Between 21:49 PDT on July 10, 2019, and 16:08 PDT on July 11, 2019, a section of Snowflake customers in Azure - East US2 (Virginia) experienced performance degradation while executing queries and workloads.
- First, we responded to internal alerts for performance degradation and managed the services from going into a critical state by making adjustments to various services to gracefully handle the incoming load. Also, we disabled some housekeeping tasks to divert resources to customer workloads.
- Second, we suspended the throughput of limited metastore processes and spread the workload over other healthy processes.

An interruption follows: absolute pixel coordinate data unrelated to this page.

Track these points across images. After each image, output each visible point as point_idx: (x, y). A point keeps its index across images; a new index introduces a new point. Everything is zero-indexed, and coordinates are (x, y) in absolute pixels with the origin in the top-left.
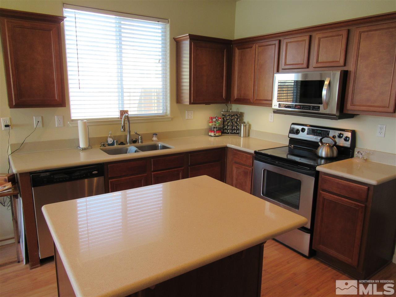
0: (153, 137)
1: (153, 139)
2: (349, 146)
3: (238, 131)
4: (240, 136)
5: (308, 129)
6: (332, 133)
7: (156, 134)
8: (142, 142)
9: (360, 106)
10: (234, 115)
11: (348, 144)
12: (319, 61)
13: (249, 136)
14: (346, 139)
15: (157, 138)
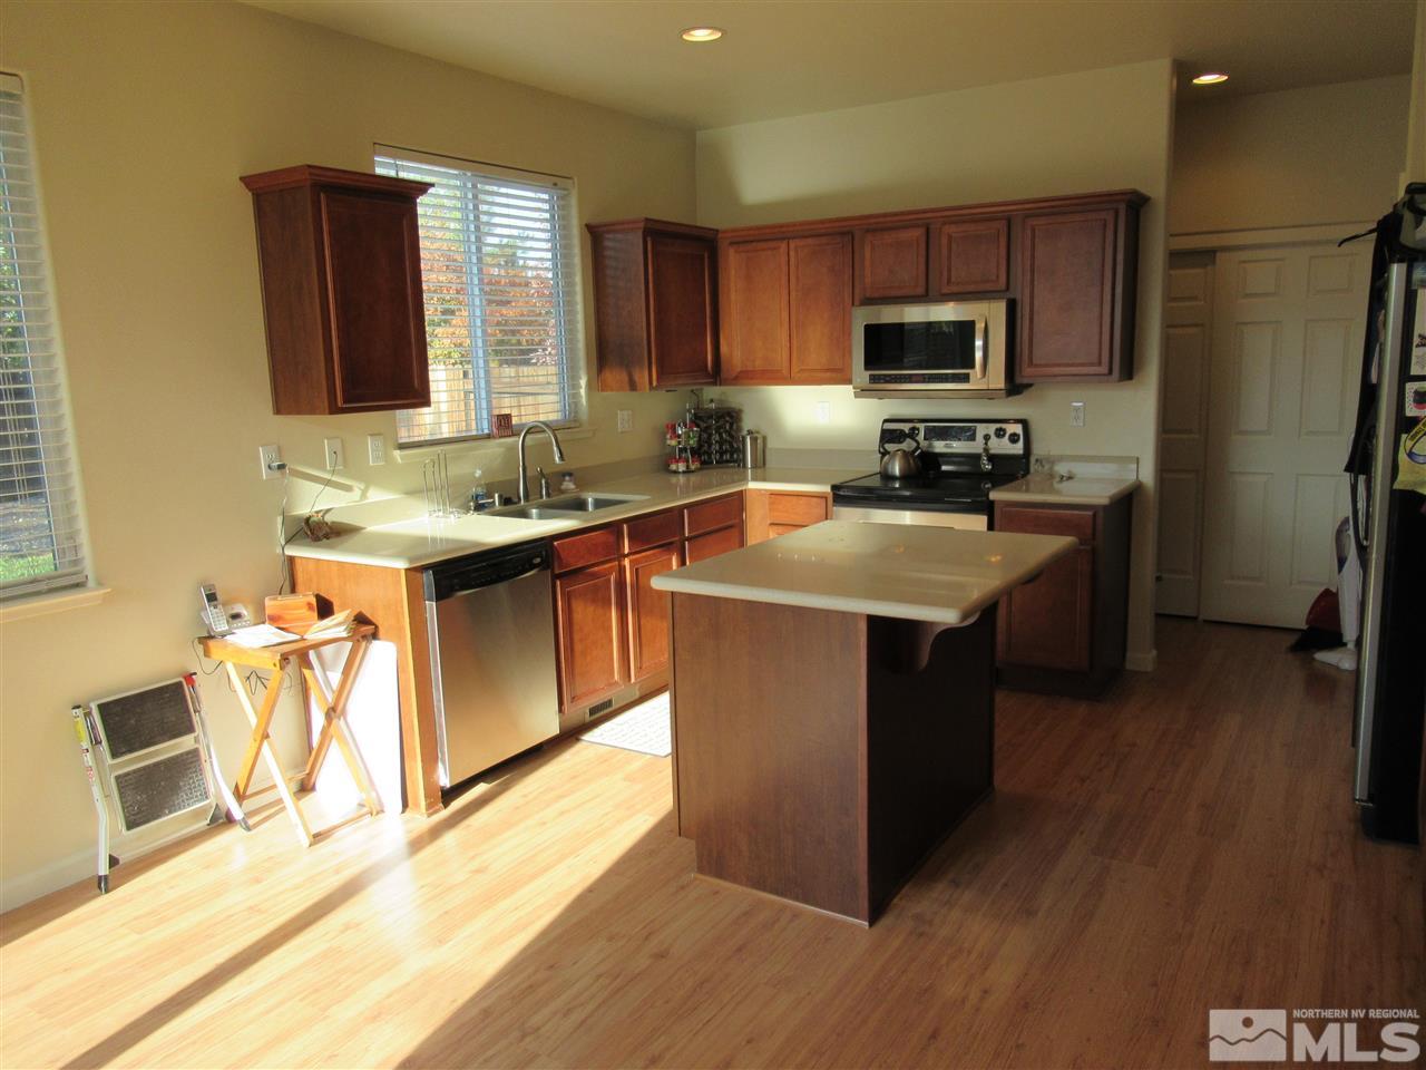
0: (564, 480)
1: (563, 487)
2: (1021, 452)
3: (735, 456)
4: (745, 466)
5: (927, 429)
6: (981, 430)
7: (570, 475)
8: (548, 495)
9: (1046, 365)
10: (722, 417)
11: (1018, 448)
12: (953, 279)
13: (764, 464)
14: (1014, 438)
15: (575, 484)
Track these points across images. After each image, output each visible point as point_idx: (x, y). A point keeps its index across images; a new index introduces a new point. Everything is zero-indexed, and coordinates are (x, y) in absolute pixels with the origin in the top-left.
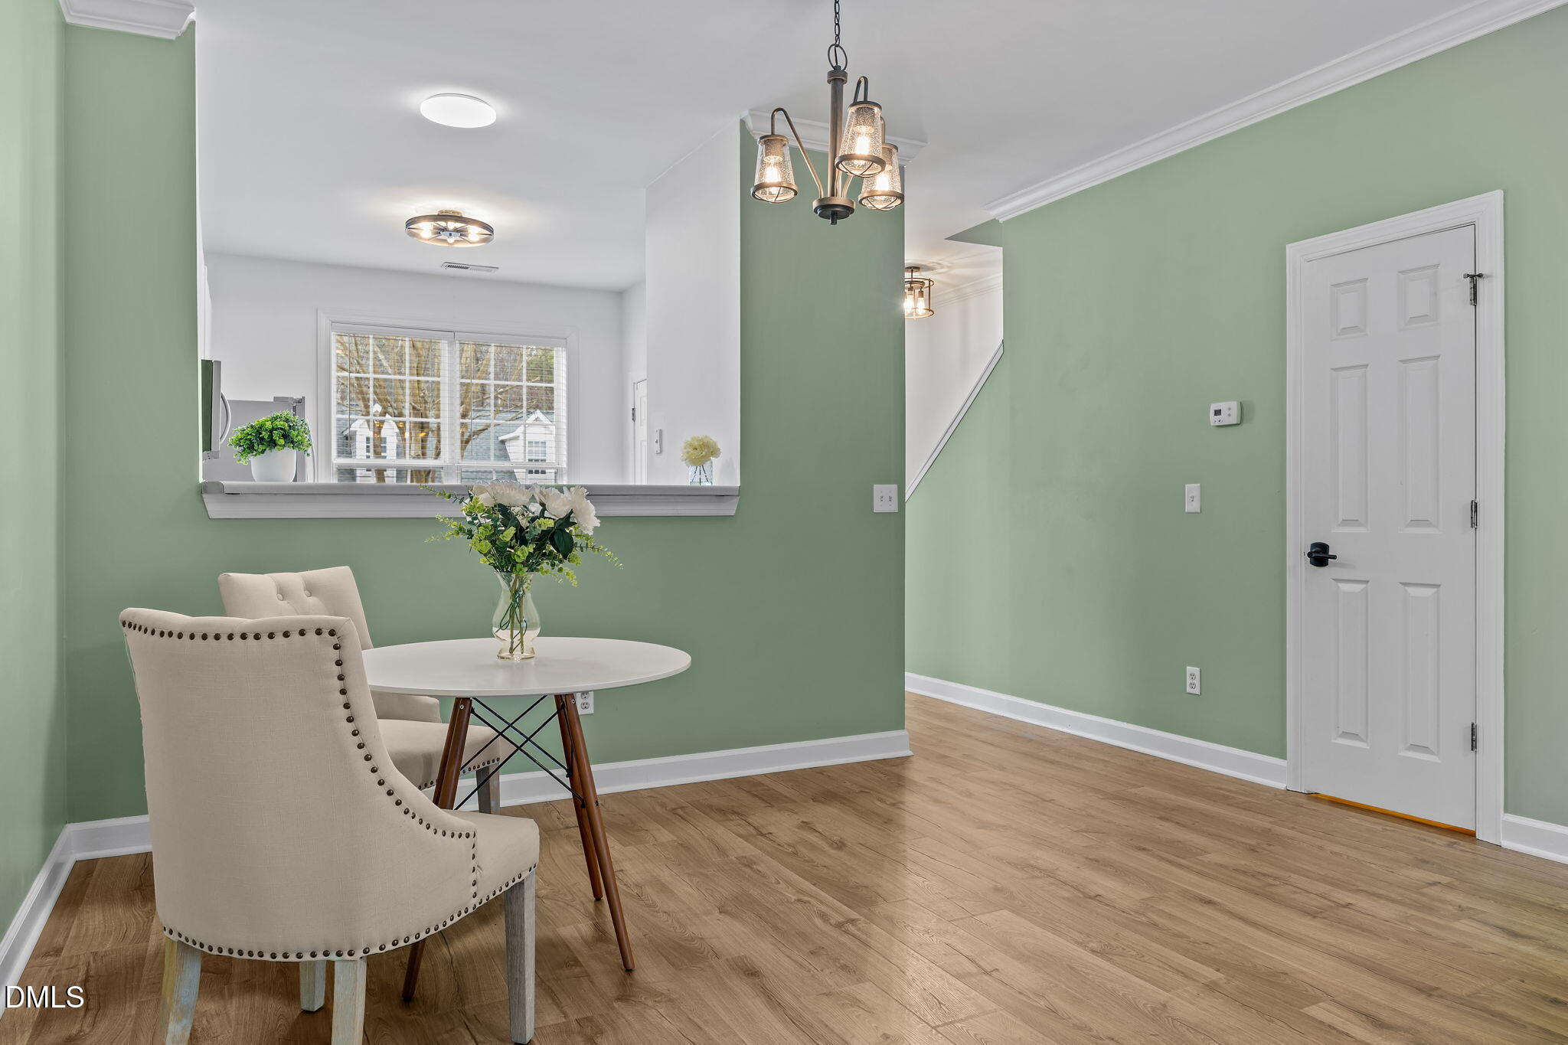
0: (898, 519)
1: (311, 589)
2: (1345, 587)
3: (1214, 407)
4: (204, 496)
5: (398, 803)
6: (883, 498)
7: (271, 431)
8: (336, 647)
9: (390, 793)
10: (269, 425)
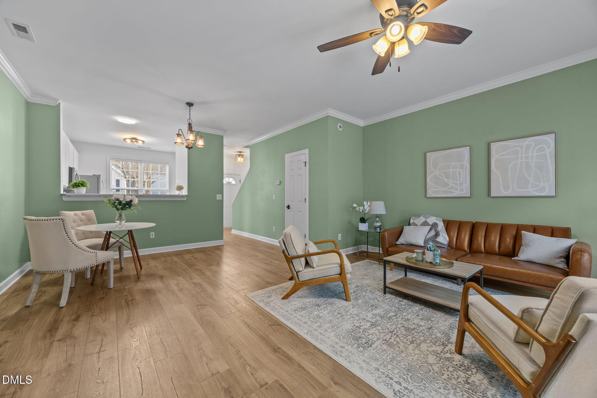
0: (222, 201)
1: (83, 214)
2: (292, 212)
3: (276, 181)
4: (62, 196)
5: (77, 247)
6: (219, 197)
7: (78, 184)
8: (63, 222)
9: (75, 245)
10: (78, 182)
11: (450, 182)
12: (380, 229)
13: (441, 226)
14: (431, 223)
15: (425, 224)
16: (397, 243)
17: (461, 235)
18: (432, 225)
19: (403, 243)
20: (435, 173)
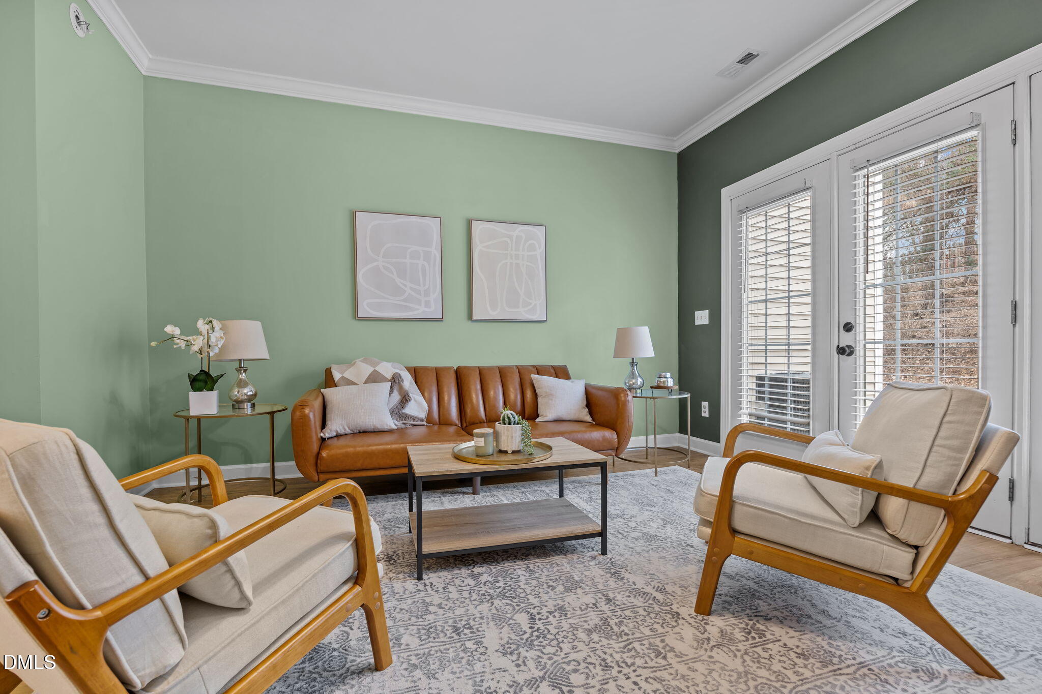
11: (406, 286)
12: (253, 406)
13: (408, 381)
14: (389, 376)
15: (375, 378)
16: (327, 434)
17: (444, 398)
18: (393, 377)
19: (341, 431)
20: (375, 264)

- Third, we added additional metastore processes to spread the load across more processes and mitigate the throughput limitations we faced with disk services.
- Fourth, we monitored the changes for the next 24 hours and started opening up the production workload to pre-incident performance levels.
The root cause was performance degradation of metastore hitting throughput limitations of the disks.
First, we apologize for the inconvenience caused by this incident. We have identified the following steps to make our infrastructure more resilient :
- Added more hosts and made adjustments in our capacity calculation to take into consideration the high latency and throughput of Azure managed disks.
Note: This is a preliminary RCA as the investigation into the issue is still in progress, and Final RCA will be updated with seven business days of the incident.
Note: The information contained in this report is confidential and is intended solely to promote safety and reduce customer risk.